Amid these attempts by the telecom operators to reduce their debt levels, the SC order on October 24, 2019 pertaining to the definition of AGR and inclusion of some non-core revenues while calculating the AGR from retrospective basis has added to the woes of the industry. The telecom operators are required to pay a revenue share to the DoT in the form of license fee and spectrum usage charges which are derived from the AGR. The SC ruling mandated the operators to include some components of revenues like dividend income, rental income, forex gains, etc while computing AGR on a retrospective basis, which along with interest and penalties on the same resulted in sizeable dues for the operators. In case these have to be funded through debt, it has the potential to derail the deleveraging attempts by the industry. However, clarity is awaited on the final amounts and the payout timelines as the operators have filed a review petition with the SC. The government has announced deferral of spectrum auction instalment payments for FY2021 and FY2022, providing a minor financial succour to the industry.
During FY2019, the industry incurred a capex of more than Rs 1 trillion and the capex intensity, as measured by the capex/sales ratio has been significantly higher over 50 per cent compared to international standards of 17-18 per cent, especially in the last few years. However, with the telecom industry achieving a sizeable penetration for 4G, the peak capex cycle for Indian telcos is over and thus the capex intensity is expected to witness moderation till the time there is a technology upgrade to 5G. The capital expenditure incurred by the telecom operators has remained high on account of expansion and upgradation of network towards 4G, amid increasing data requirements, changes in technology and spectrum acquisition. The moderation in the capex intensity is expected to improve the cash flow position, going forward.
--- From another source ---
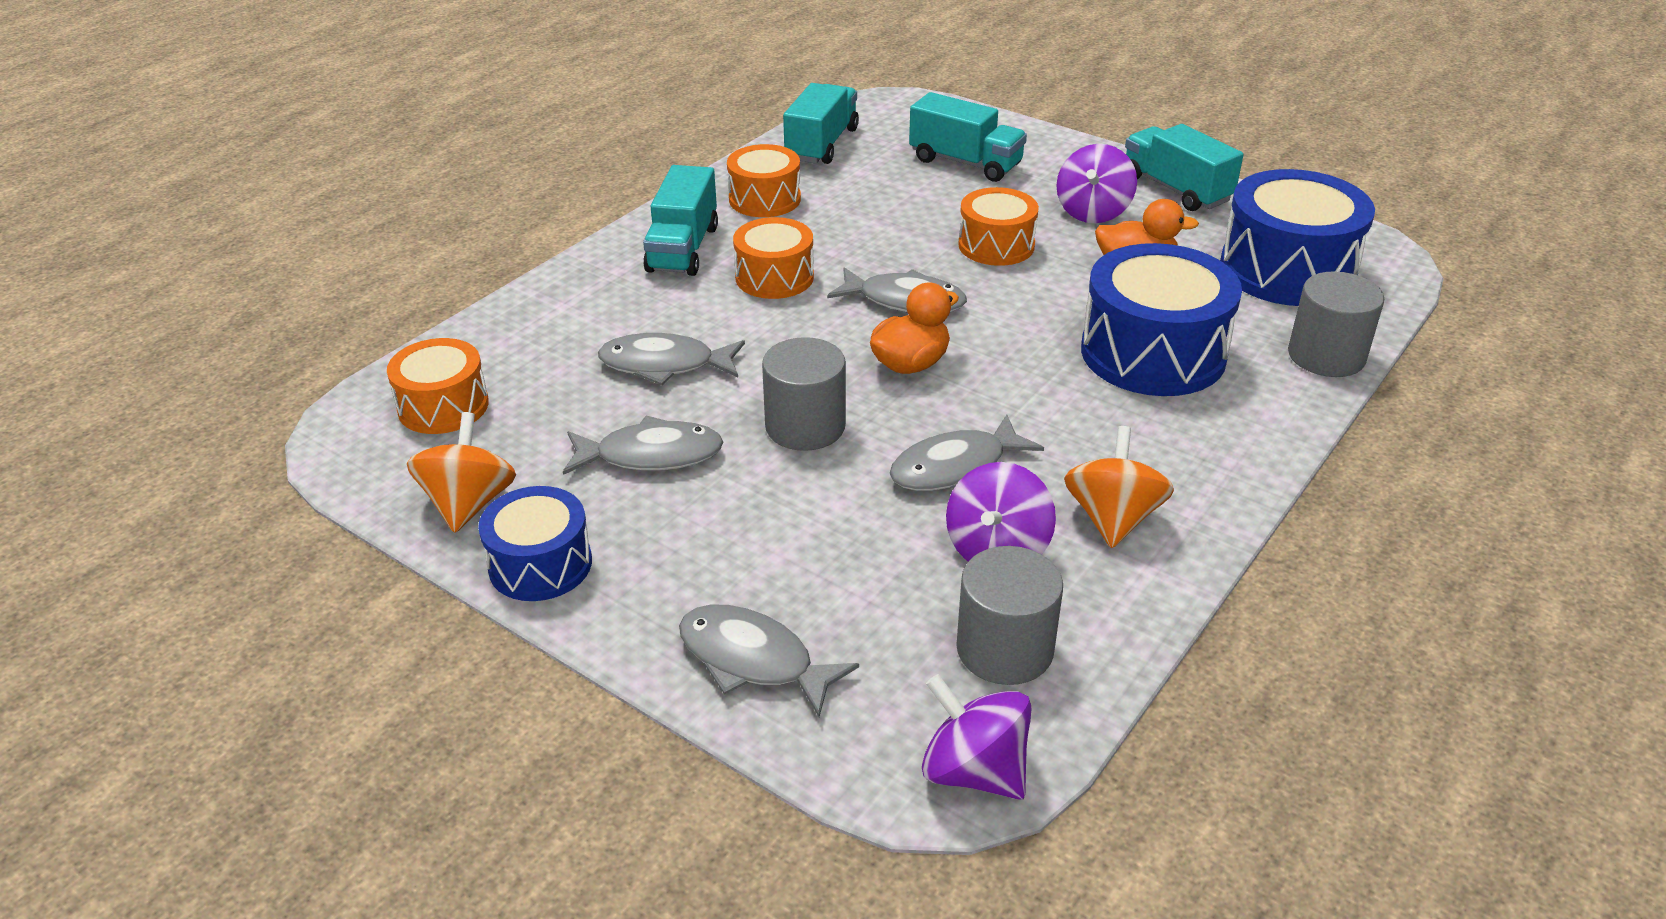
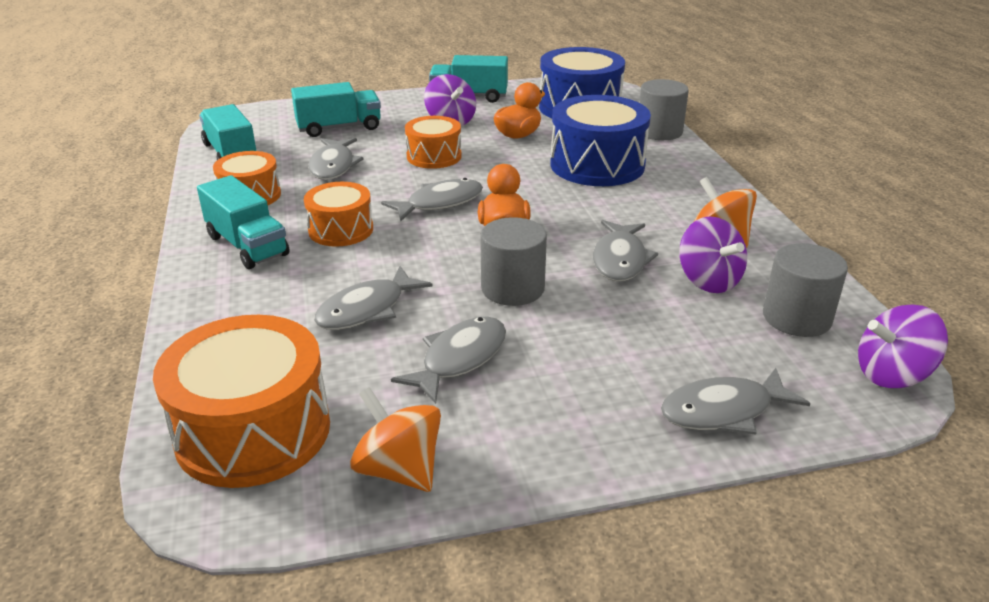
camera: 50 degrees left, 5 degrees down
orange drum [387,338,489,434] -> orange drum [153,315,330,488], size x1.68
blue drum [478,486,592,601] -> none
none -> grey fish [308,138,364,180]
Among other sources of revenues, ICRA believes greater proliferation is expected in the home broadband and Direct-to-Home (DTH) services. While these services have been provided by many telecom players for many years, a new entrant with plans for widespread penetration, is likely to provide greater fillip to these segments. Another emerging trend is greater focus on content by the telecom operators to increase customer stickiness. These developments would mean greater convergence of various means of mobility and entertainment, with telecom networks serving as the foundation.